Paris (awp/afp) - Le taux à dix ans de l'Italie a continué à souffrir mercredi des frictions au sein de son gouvernement, sur un marché de la dette par ailleurs recherché du fait des tensions commerciales et donc en pleine détente.

"Les déclarations de Matteo Salvini qui assume de ne pas respecter les règles budgétaires européennes ont engendré du stress sur la dette italienne", a observé auprès de l'AFP Eric Vanraes, gérant obligataire de la banque suisse Eric Sturdza.

Et selon lui, "il est encore plus marqué sur les échéances de court terme et donc sur la question du financement du pays à brève échéance".

La poussée du rendement italien a en effet débuté avec des propos du vice-Premier ministre italien, Matteo Salvini, en marge d'un déplacement à Vérone (nord).

"Nous dépenserons tout ce que nous devons dépenser jusqu'à ce que nous arrivions à un taux de chômage de 5%, et si quelqu'un à Bruxelles n'est pas content, ce n'est pas notre problème", a-t-il affirmé mardi en se disant même prêt à s'affranchir de la limite des 3% de déficit public ou des 130-140% de dette par rapport au PIB.

La réaction du patron du Mouvement 5 étoiles (MS5, antisystème), Luigi Di Maio, l'autre vice-Premier ministre, ne s'est pas fait attendre: "il me semble irresponsable de faire augmenter le spread en parlant de dépasser le rapport dette/PIB".

"Avant de tirer sur la dette/PIB, mettons-nous à réduire tout ce qui n'a pas encore été réduit ces dernières années en terme de dépenses inutiles et de grande évasion (fiscale)", a-t-il ajouté.

M. Salvini, en pleine campagne électorale, a surenchéri: "il faut" dépasser les 3%, "c'est mon devoir, c'est mon droit de dépasser les règles européennes qui sont en train d'affamer les familles italiennes".

Le ministre de l'Economie, Giovanni Tria, a tenté de calmer les esprits en rappelant que "le gouvernement était au travail" pour que les objectifs, proposés par le gouvernement et approuvés par le Parlement, "soient atteints dans le cadre d'une politique de soutien à la croissance et à l'emploi".

Elections européennes proches

Cet échange vif s'est répercuté sur le marché de la dette et le taux d'emprunt à dix ans de l'Italie a poursuivi son ascension à 2,744% contre 2,727% la veille.
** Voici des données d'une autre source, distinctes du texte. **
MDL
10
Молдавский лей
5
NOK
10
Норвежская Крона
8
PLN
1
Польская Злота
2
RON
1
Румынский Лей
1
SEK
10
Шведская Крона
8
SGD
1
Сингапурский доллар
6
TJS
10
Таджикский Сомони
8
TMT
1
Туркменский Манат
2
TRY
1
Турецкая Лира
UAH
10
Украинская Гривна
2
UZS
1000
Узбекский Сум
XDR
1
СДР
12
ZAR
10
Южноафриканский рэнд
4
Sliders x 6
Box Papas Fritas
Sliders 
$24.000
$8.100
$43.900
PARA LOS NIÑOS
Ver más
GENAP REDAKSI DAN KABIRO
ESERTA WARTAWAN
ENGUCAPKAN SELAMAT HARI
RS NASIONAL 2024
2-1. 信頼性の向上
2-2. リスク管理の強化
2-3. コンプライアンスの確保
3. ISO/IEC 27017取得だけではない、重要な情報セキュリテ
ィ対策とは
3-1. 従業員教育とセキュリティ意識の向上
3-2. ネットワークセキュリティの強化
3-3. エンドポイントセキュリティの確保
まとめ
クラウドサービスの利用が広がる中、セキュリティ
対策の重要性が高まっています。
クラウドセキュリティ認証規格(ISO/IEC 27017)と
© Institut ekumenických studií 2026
Et l'écart avec l'Allemagne (spread) s'est amplifié à 284 points de base, après être monté jusqu'à 291, soit son plus haut niveau depuis novembre 2018.
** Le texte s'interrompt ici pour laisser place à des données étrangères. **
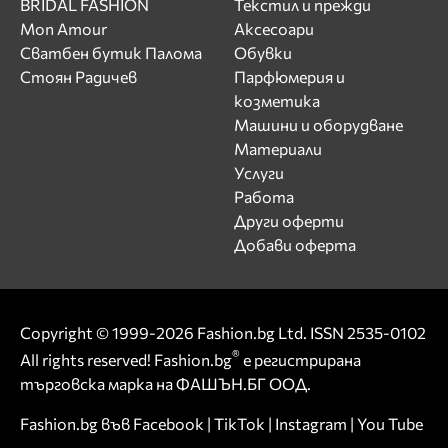
BRIDAL FASHION
Текстил и прежди
Mon Amour
Аксесоари
Сватбен бутик Палома
Обувки
Стоян Радичев
Парфюмерия и
козметика
Машини и оборудване
Материали
Услуги
Работа
Други оферти
Добави оферта
Copyright © 1999-2026 Fashion.bg Ltd. ISSN 2535-0102
®
All rights reserved! Fashion.bg
е регистрирана
търговска марка на ФАШЪН.БГ ООД.
Fashion.bg във
Facebook
|
TikTok
|
Instagram
|
You Tube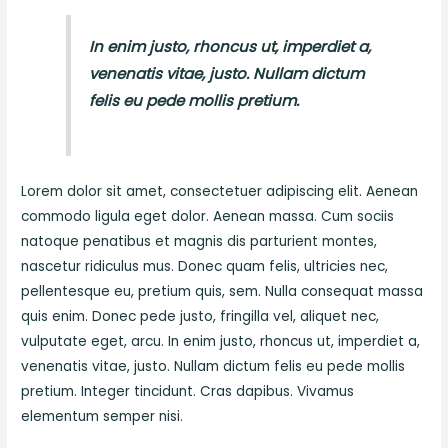
In enim justo, rhoncus ut, imperdiet a,
venenatis vitae, justo. Nullam dictum
felis eu pede mollis pretium.
Lorem dolor sit amet, consectetuer adipiscing elit. Aenean
commodo ligula eget dolor. Aenean massa. Cum sociis
natoque penatibus et magnis dis parturient montes,
nascetur ridiculus mus. Donec quam felis, ultricies nec,
pellentesque eu, pretium quis, sem. Nulla consequat massa
quis enim. Donec pede justo, fringilla vel, aliquet nec,
vulputate eget, arcu. In enim justo, rhoncus ut, imperdiet a,
venenatis vitae, justo. Nullam dictum felis eu pede mollis
pretium. Integer tincidunt. Cras dapibus. Vivamus
elementum semper nisi.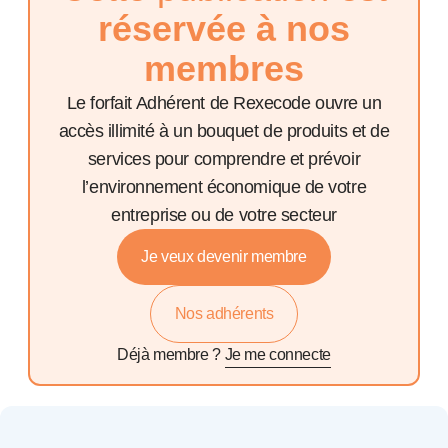
réservée à nos
membres
Le forfait Adhérent de Rexecode ouvre un
accès illimité à un bouquet de produits et de
services pour comprendre et prévoir
l’environnement économique de votre
entreprise ou de votre secteur
Je veux devenir membre
Nos adhérents
Déjà membre ?
Je me connecte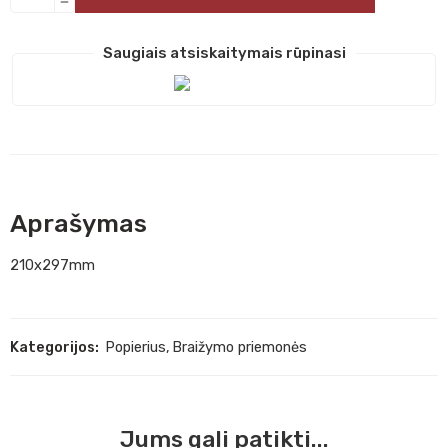
Saugiais atsiskaitymais rūpinasi
Aprašymas
210x297mm
Kategorijos:
Popierius
,
Braižymo priemonės
Jums gali patikti...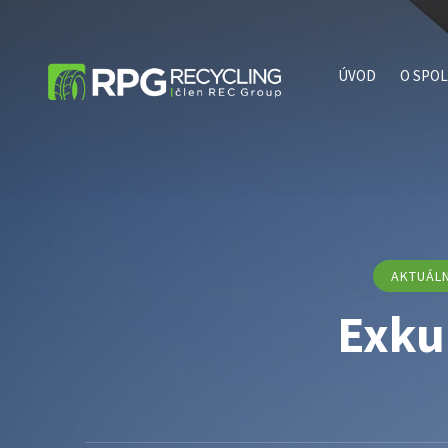
ÚVOD
O SPO
Pracov
přílež
Projek
Ke sta
AKTUÁL
Exku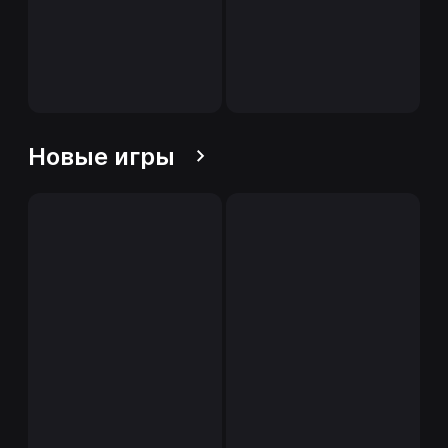
Новые игры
"Cela s'inscrit dans un contexte électoral qui pèse. Nous sommes dans la dernière ligne droite avant les élections européennes et cela se traduit par un durcissement des discours", a noté M. Vanraes.

L'écart entre l'Italie et le reste du marché a en outre été accentué du fait que les actifs obligataires sont privilégiés ces derniers temps par des investisseurs inquiets des tensions commerciales entre la Chine et les Etats-Unis.

"Les inquiétudes sur l'Italie viennent s'ajouter à celles sur le commerce. Et cela a d'ailleurs relégué au second plan des chiffres meilleurs que prévu de la croissance allemande", selon M. Vanraes.

Négociateurs américains et chinois se sont séparés la semaine dernière sans accord. Mais le président américain a toutefois distillé une note d'espoir en évoquant une rencontre potentiellement "fructueuse" avec son homologue chinois lors du sommet du G20 au Japon fin juin.

A 18H00 (16H00 GMT), le taux d'emprunt à 10 ans de l'Allemagne a baissé à -0,100% contre -0,072% mardi à la clôture du marché secondaire, où s'échange la dette déjà émise.

Celui de la France a suivi la même trajectoire à 0,301% contre 0,324%, tout comme celui de l'Espagne à 0,949% contre 0,966%.

Le taux d'emprunt à 10 ans du Royaume-Uni a baissé à 1,066% contre 1,099%.

Aux États-Unis, le rendement à 10 ans refluait à 2,384% contre 2,410%, à l'instar de celui à 30 ans à 2,827% contre 2,849%. Celui à deux ans s'établissait de son côté à 2,172% contre 2,197%.